Таньке понравилось в финале: «Там, где ты свернул на бессмертие — арс лонга и всё такое… Скована жизнь — свободно искусство и всё такое…» Не стану врать, что мнения Лены ждал как мальчик (в данном случае правильнее вписать «отец»), но все же: «Да… прекрасно, прекрасно… было бы лучше без саморекламы… но так у тебя всегда… ты же не можешь по-другому, правда?..» Боже упаси, не хотела кольнуть (ее слова), ты, что, перепил на радостях? (ее слова), когда попрощались («Ты не обиделся?» — прозвучало почти неприлично, с интонацией Маленькой О., кстати, Лена ее разок видела, удивлялась — «Странная особа, бр-р-р, странная. Весь вечер сверлила щучьим взглядом, давно знаешь? странная»), я почти не впадал в конголезское буйство — тут у нее инстинкт материнства, распространяемый на всех: подруг, друзей, однокашников, садовницу, шофера, — разумеется, их отпрыски прежде всего вовлекаемы в теплый мир безбрежной заботы — даже бывших подруг, бывших друзей и (как без них — жертв жестокости) собак, кошек.
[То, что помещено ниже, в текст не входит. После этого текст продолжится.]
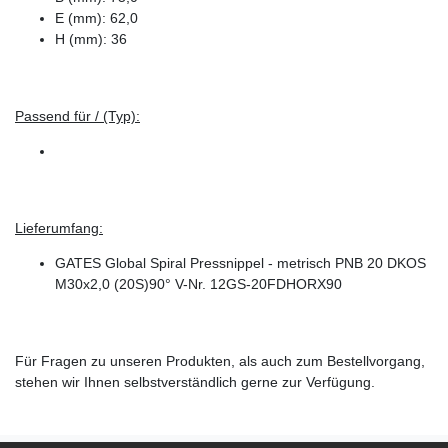
E (mm): 62,0
H (mm): 36
Passend für / (Typ):
Lieferumfang:
GATES Global Spiral Pressnippel - metrisch PNB 20 DKOS
M30x2,0 (20S)90° V-Nr. 12GS-20FDHORX90
Für Fragen zu unseren Produkten, als auch zum Bestellvorgang,
stehen wir Ihnen selbstverständlich gerne zur Verfügung.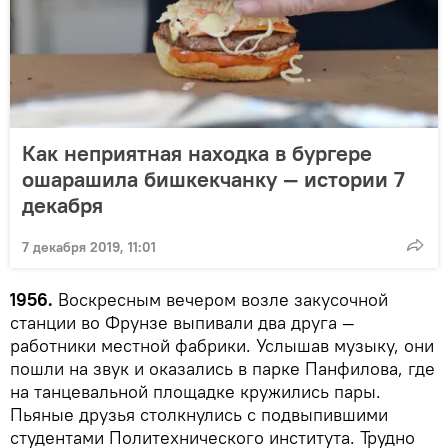
Как неприятная находка в бургере
ошарашила бишкекчанку — истории 7
декабря
7 декабря 2019, 11:01
1956.
Воскресным вечером возле закусочной
станции во Фрунзе выпивали два друга —
работники местной фабрики. Услышав музыку, они
пошли на звук и оказались в парке Панфилова, где
на танцевальной площадке кружились пары.
Пьяные друзья столкнулись с подвыпившими
студентами Политехнического института. Трудно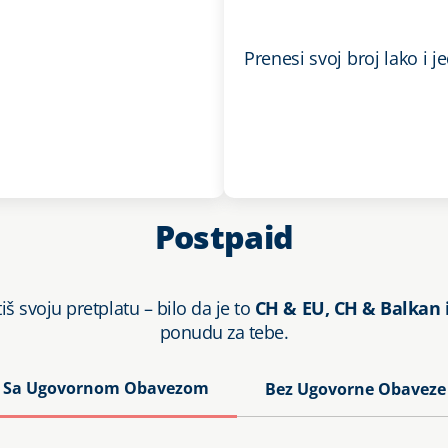
Prenesi svoj broj lako i 
Postpaid
iš svoju pretplatu – bilo da je to
CH & EU, CH & Balkan 
ponudu za tebe.
Sa Ugovornom Obavezom
Bez Ugovorne Obaveze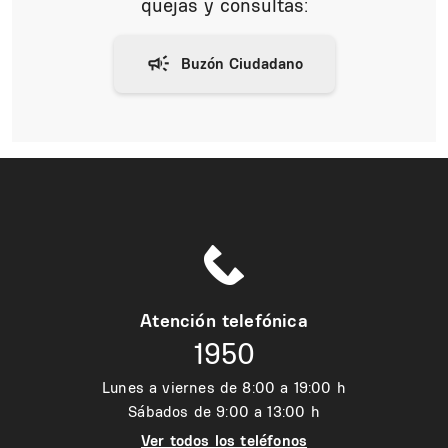
quejas y consultas:
Atención telefónica
1950
Lunes a viernes de 8:00 a 19:00 h
Sábados de 9:00 a 13:00 h
Ver todos los teléfonos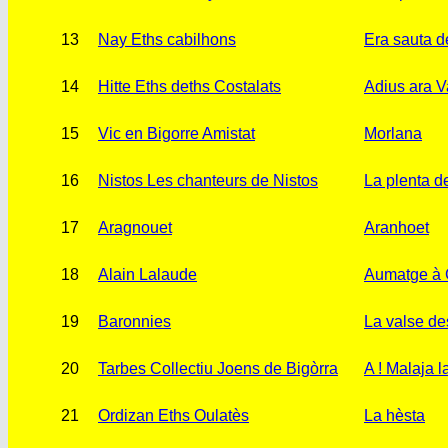
13
Nay Eths cabilhons
Era sauta 
14
Hitte Eths deths Costalats
Adius ara V
15
Vic en Bigorre Amistat
Morlana
16
Nistos Les chanteurs de Nistos
La plenta d
17
Aragnouet
Aranhoet
18
Alain Lalaude
Aumatge à 
19
Baronnies
La valse de
20
Tarbes Collectiu Joens de Bigòrra
A ! Malaja 
21
Ordizan Eths Oulatès
La hèsta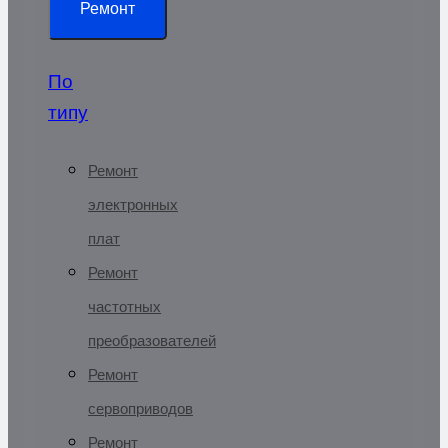
Ремонт
По
типу
Ремонт
электронных
плат
Ремонт
частотных
преобразователей
Ремонт
сервоприводов
Ремонт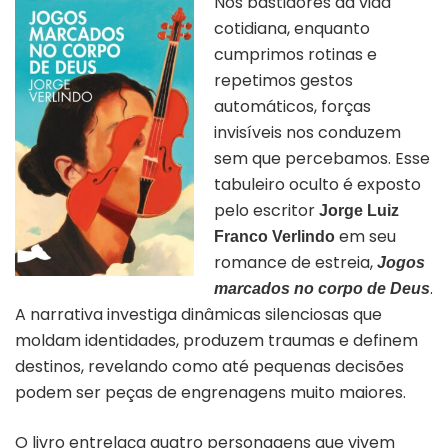
Nos bastidores da vida
cotidiana, enquanto
cumprimos rotinas e
repetimos gestos
automáticos, forças
invisíveis nos conduzem
sem que percebamos. Esse
tabuleiro oculto é exposto
pelo escritor
Jorge Luiz
em seu
Franco Verlindo
romance de estreia,
Jogos
.
marcados no corpo de Deus
A narrativa investiga dinâmicas silenciosas que
moldam identidades, produzem traumas e definem
destinos, revelando como até pequenas decisões
podem ser peças de engrenagens muito maiores.
O livro entrelaça quatro personagens que vivem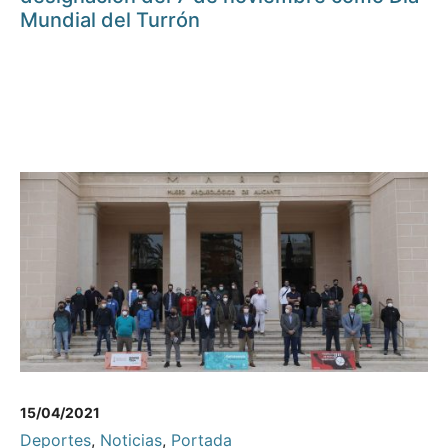
Mundial del Turrón
15/04/2021
Deportes
,
Noticias
,
Portada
От открытия собачье-кошачьего приюта здравый смысл удержал (или здравый Кудрявцев?). Но помню, например, молдав­скую бабищу с прозвищем Бегемот (мыла окна у них на Истре, тайна ремесла — поплевать, потереть, откинуть голову, полюбоваться, дрогнуть наливным плечом из-под бретельки фартука, если рядом плетется мужской экземпляр, да хоть бы я — сколько окон? двадцать пять? тридцать пять? Вернье подтрунивал, припоминая затею Велико-французской вонюции — «налог на окна» — иногда у Кудрявцева замыкание юмора, но Лена хохотала), так вот Бегемоту требовались не деньги, вернее, не только деньги, а штамп постоянного жительства в Москве, лучше бы муж с московским штампом. Первое — мелочь (щелчок Кудрявцева), второе, как выяснилось, тоже (щелчок Хатько, у нее, кто бы знал, ассортимент мужей лежалых, но годных). Однако душой предприятия была, конечно, Лена. А тот, кто спешит творить людям добро, имеет право подмечать слабости. Annette, напротив, привзяв за запястье: «Вы так хорошо сказали о нем и (делая вид, что перешагивает смущение) о себе, то есть не о себе, а о том, что (второй барьер смущения) для вас в этом (третий барьер), простите, бардаке, — настоящая жизнь» (приятный момент, если бы не шепот Пташинского тогда же в затылок: «Друже, из вас выйдет гармоничная коалиция…»).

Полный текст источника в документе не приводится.